Clinical analysis of 12 cases of ovarian cystic mature teratoma with malignant transformation into squamous cell carcinoma.

J Int Med Res 2021 Feb;49(2):300060520981549

235960The Affiliated Hospital of Qingdao University, Department of Gynecology, Qingdao, China.

Objective: This study aimed to examine the clinicopathological characteristics, treatment, and prognostic factors in 12 cases of malignant transformation of mature cystic teratoma of the ovary (MCTO).

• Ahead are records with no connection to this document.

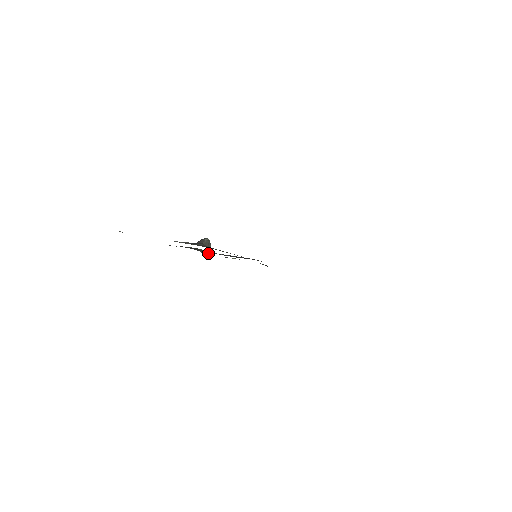
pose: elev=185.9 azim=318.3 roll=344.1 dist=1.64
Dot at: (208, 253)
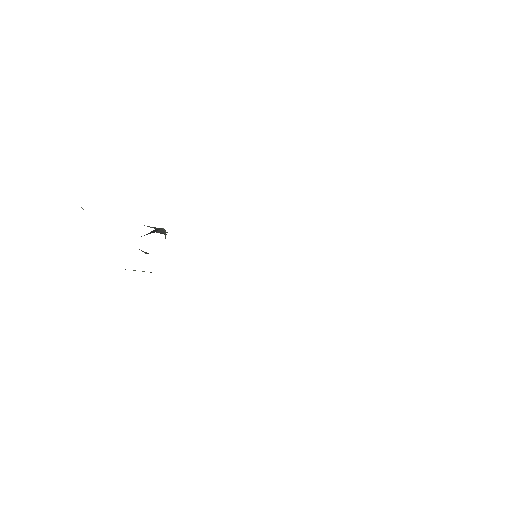
Dot at: occluded
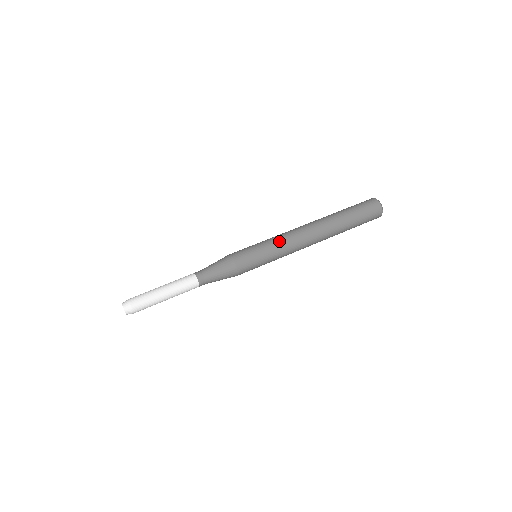
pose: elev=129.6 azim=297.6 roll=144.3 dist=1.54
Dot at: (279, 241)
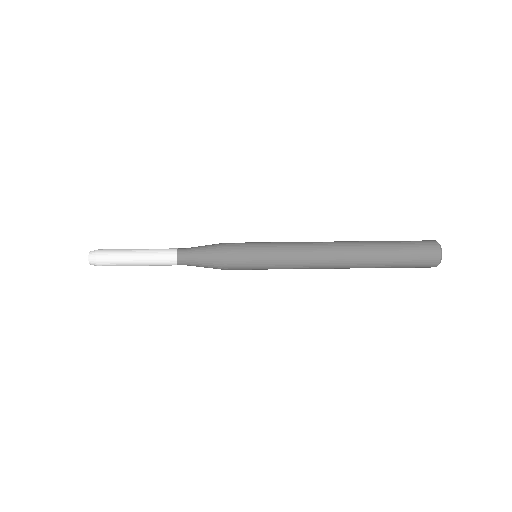
Dot at: (287, 251)
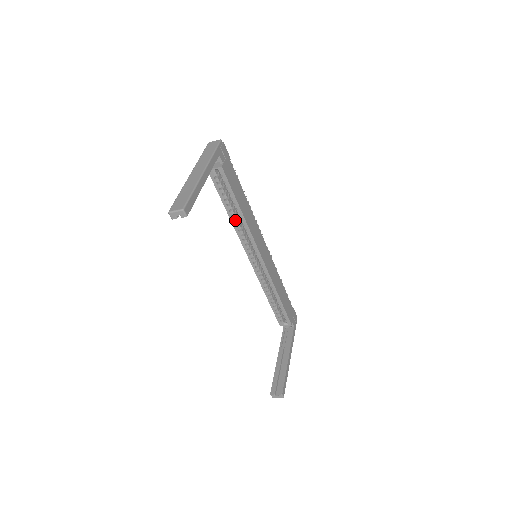
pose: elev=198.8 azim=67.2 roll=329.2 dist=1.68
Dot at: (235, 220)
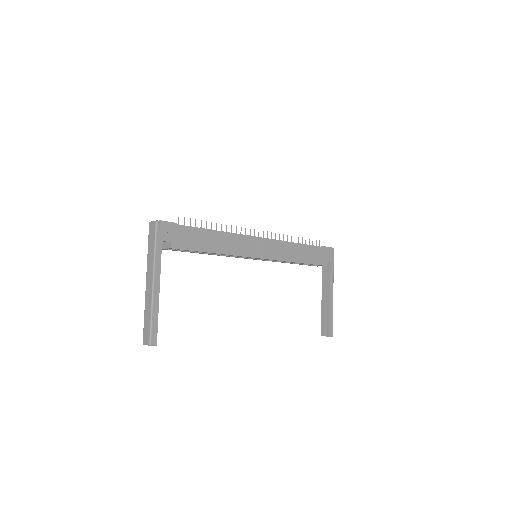
Dot at: occluded
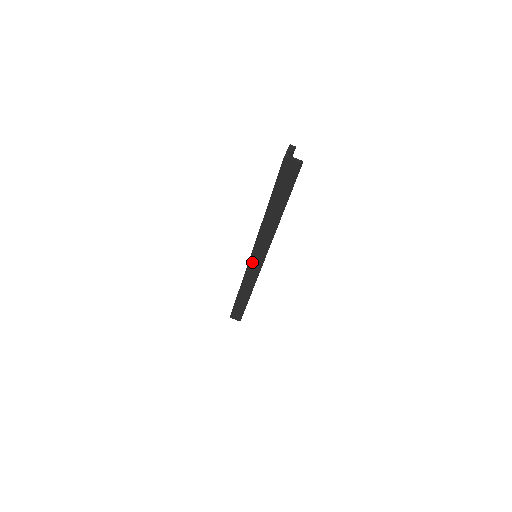
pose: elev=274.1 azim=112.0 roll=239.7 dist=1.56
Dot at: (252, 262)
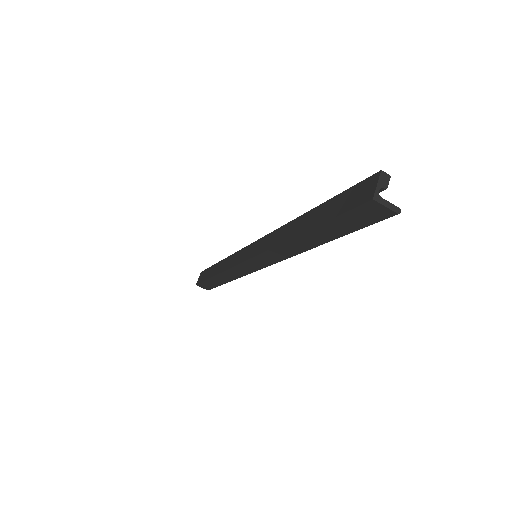
Dot at: (249, 263)
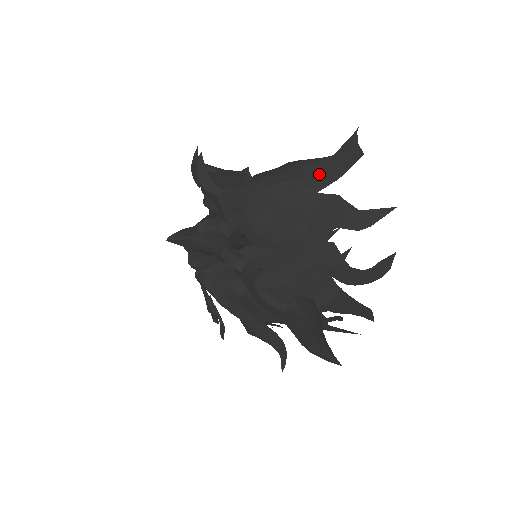
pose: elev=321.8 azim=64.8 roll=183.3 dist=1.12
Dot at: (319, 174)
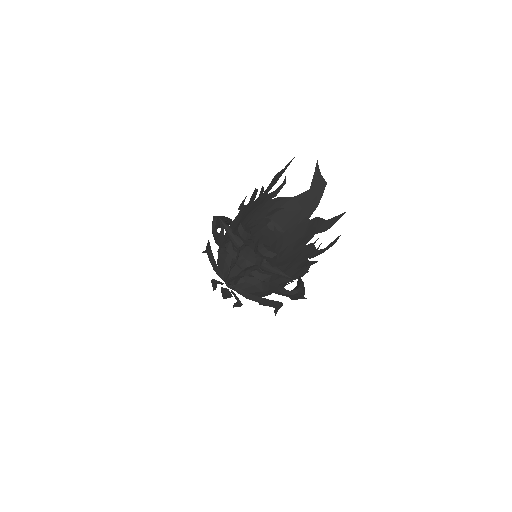
Dot at: (306, 207)
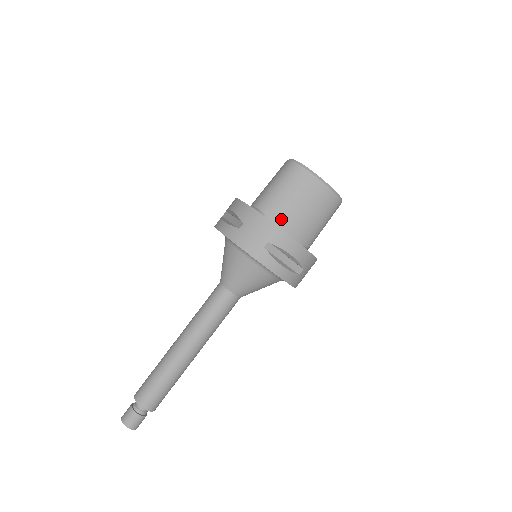
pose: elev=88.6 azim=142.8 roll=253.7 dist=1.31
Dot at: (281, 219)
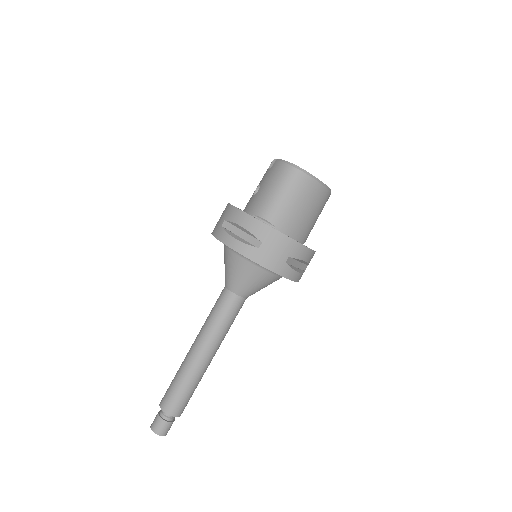
Dot at: (290, 228)
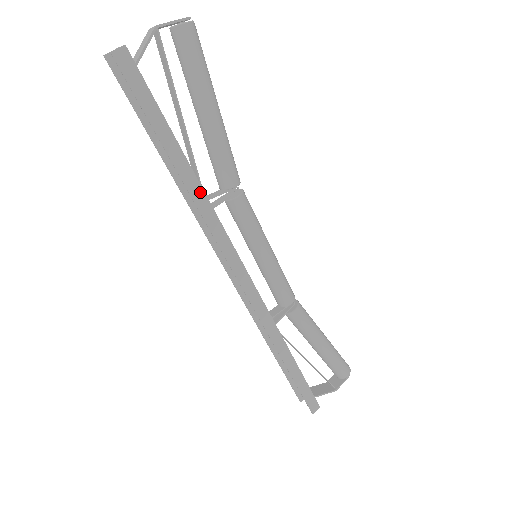
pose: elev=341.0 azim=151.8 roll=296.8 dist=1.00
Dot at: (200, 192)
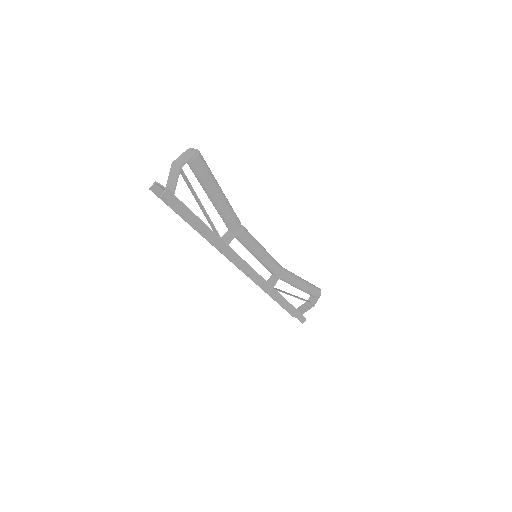
Dot at: (221, 242)
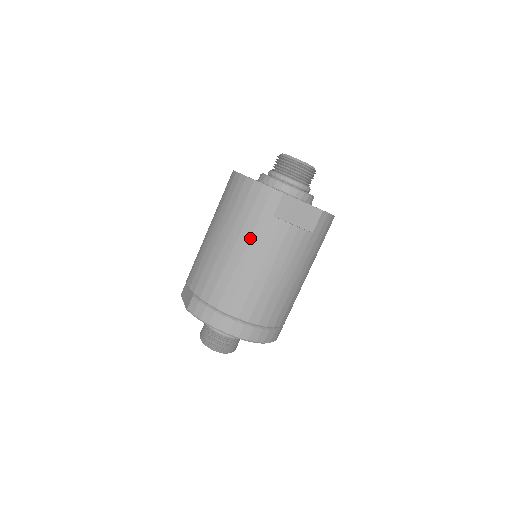
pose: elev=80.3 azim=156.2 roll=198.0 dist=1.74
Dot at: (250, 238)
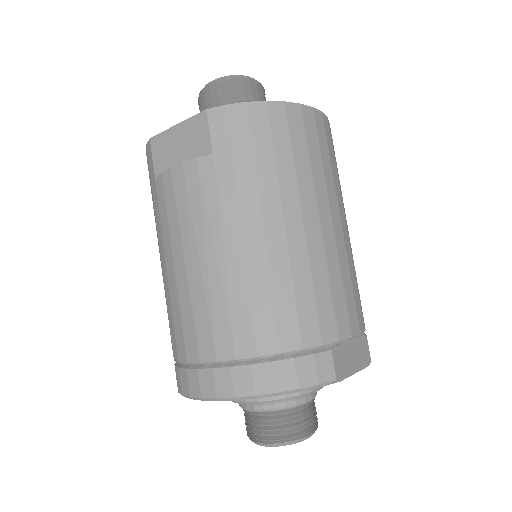
Dot at: (157, 230)
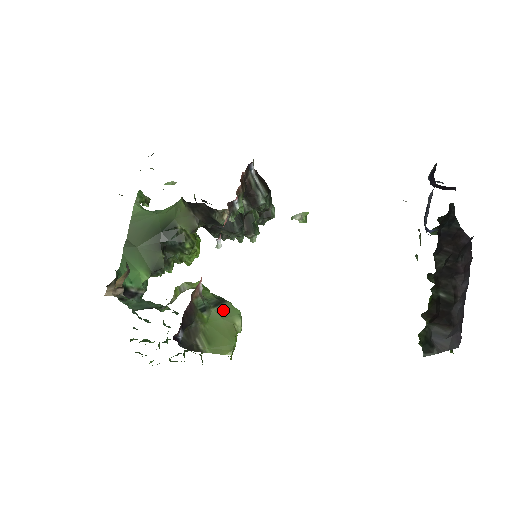
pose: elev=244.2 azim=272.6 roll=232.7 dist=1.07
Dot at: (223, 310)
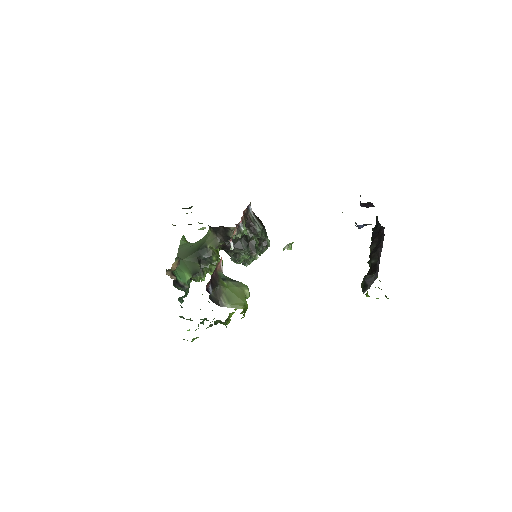
Dot at: (237, 284)
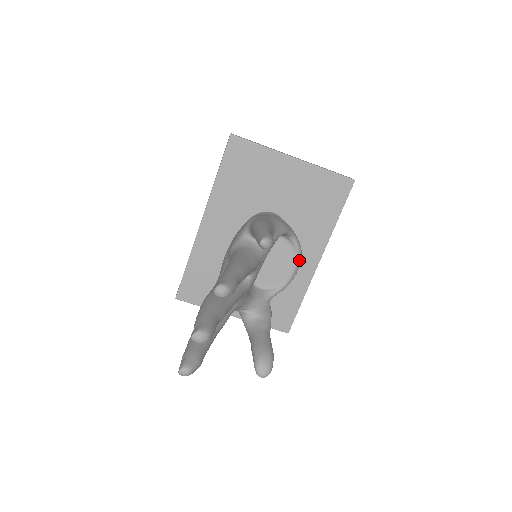
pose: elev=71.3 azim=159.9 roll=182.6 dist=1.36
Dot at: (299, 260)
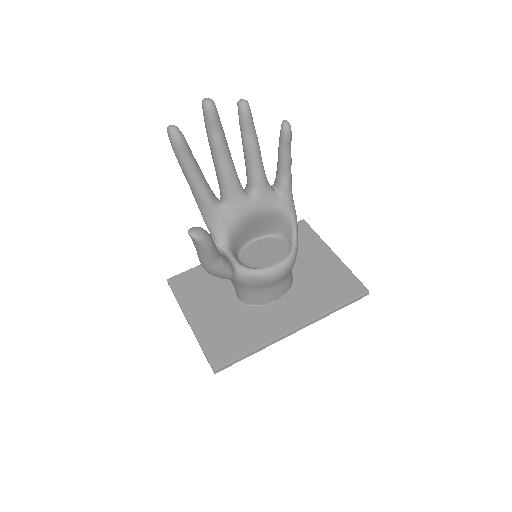
Dot at: (285, 263)
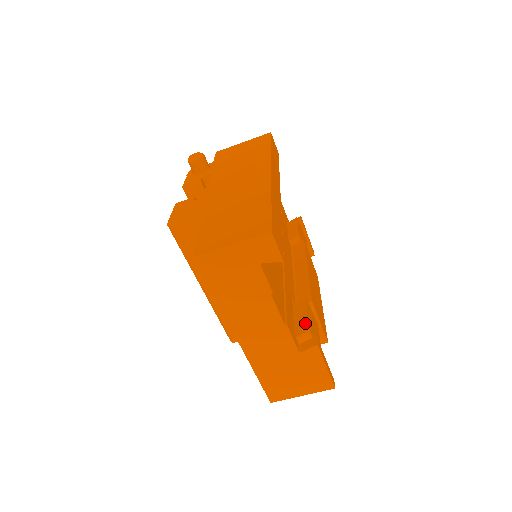
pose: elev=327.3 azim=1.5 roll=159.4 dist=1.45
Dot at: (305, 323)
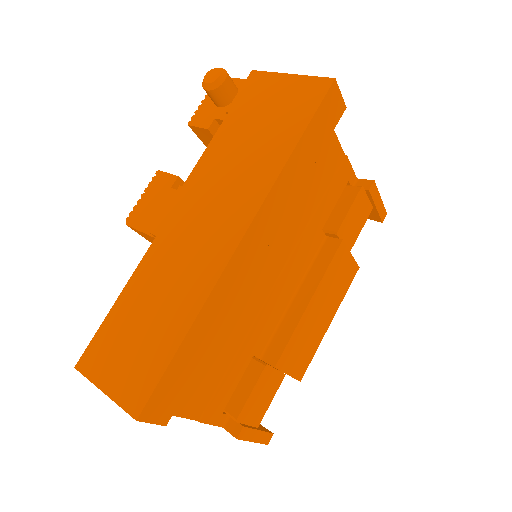
Dot at: (241, 404)
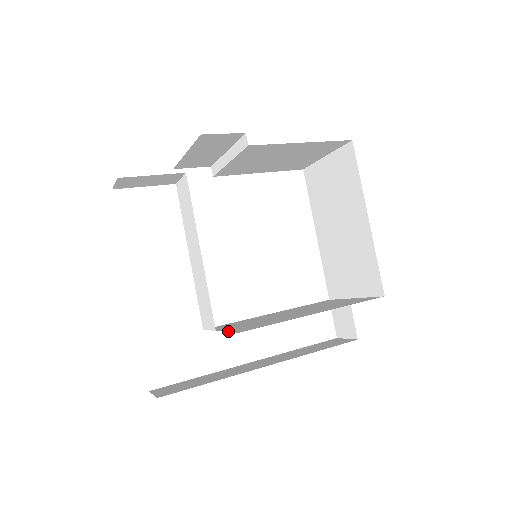
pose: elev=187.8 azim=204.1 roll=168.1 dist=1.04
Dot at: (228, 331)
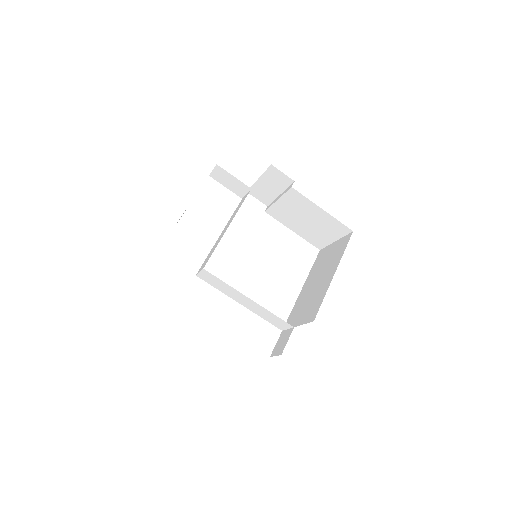
Dot at: occluded
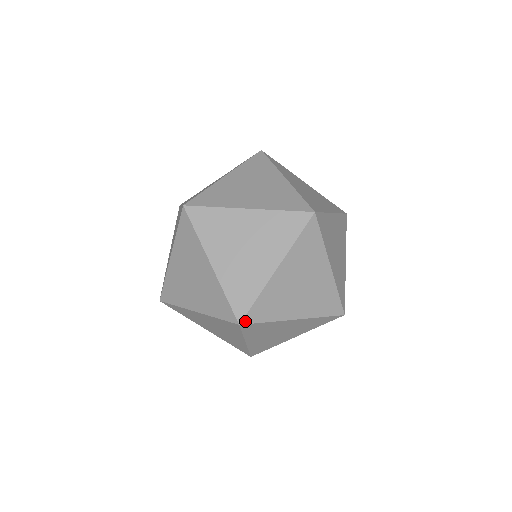
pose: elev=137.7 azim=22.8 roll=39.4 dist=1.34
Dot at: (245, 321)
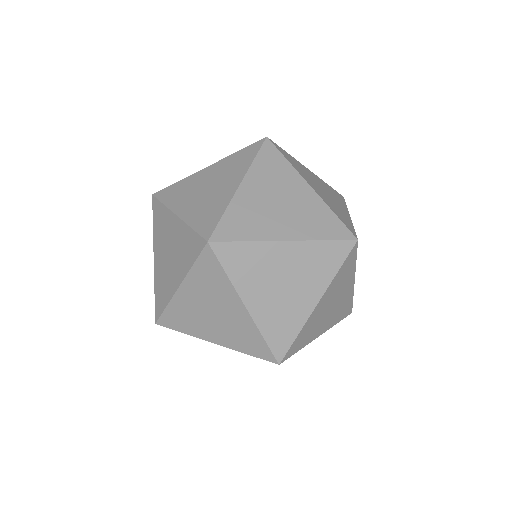
Dot at: (357, 241)
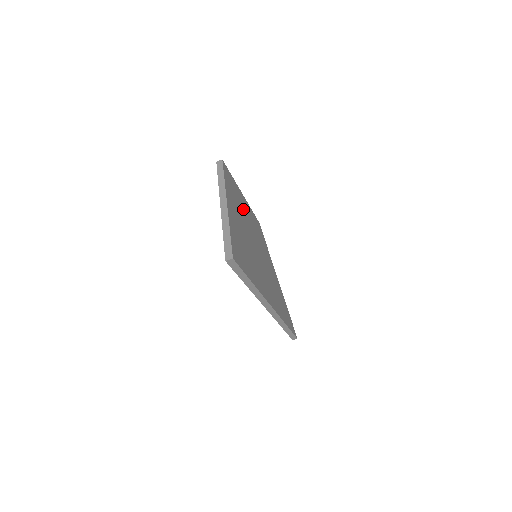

Methods: We performed a retrospective study of 12 patients with malignant transformation of MCTO who were admitted to the Affiliated Hospital of Qingdao University from 2003 to 2019. We examined case records, clinical parameters, and biological assessments.

Results: The median age of the patients was 56.5 years and seven of them were postmenopausal. The average tumor size was 18.5 cm. All patients had pelvic masses at their first hospital visit. Nine of the patients had discomfort in the lower abdomen, two presented with a lower abdominal palpable mass, and three were complicated by fever. The median follow-up time was 73 months (12‒193 months). Ten patients survived with a disease-free status and two died.

Conclusions: There is a low incidence of malignant transformation of MCTO, and its most common histological type is squamous cell carcinoma. Age and tumor size are important factors in malignant transformation of teratomas. While there is a lack of treatment guidelines for malignant transformation of MCTO, early diagnosis and treatment may be beneficial for these patients.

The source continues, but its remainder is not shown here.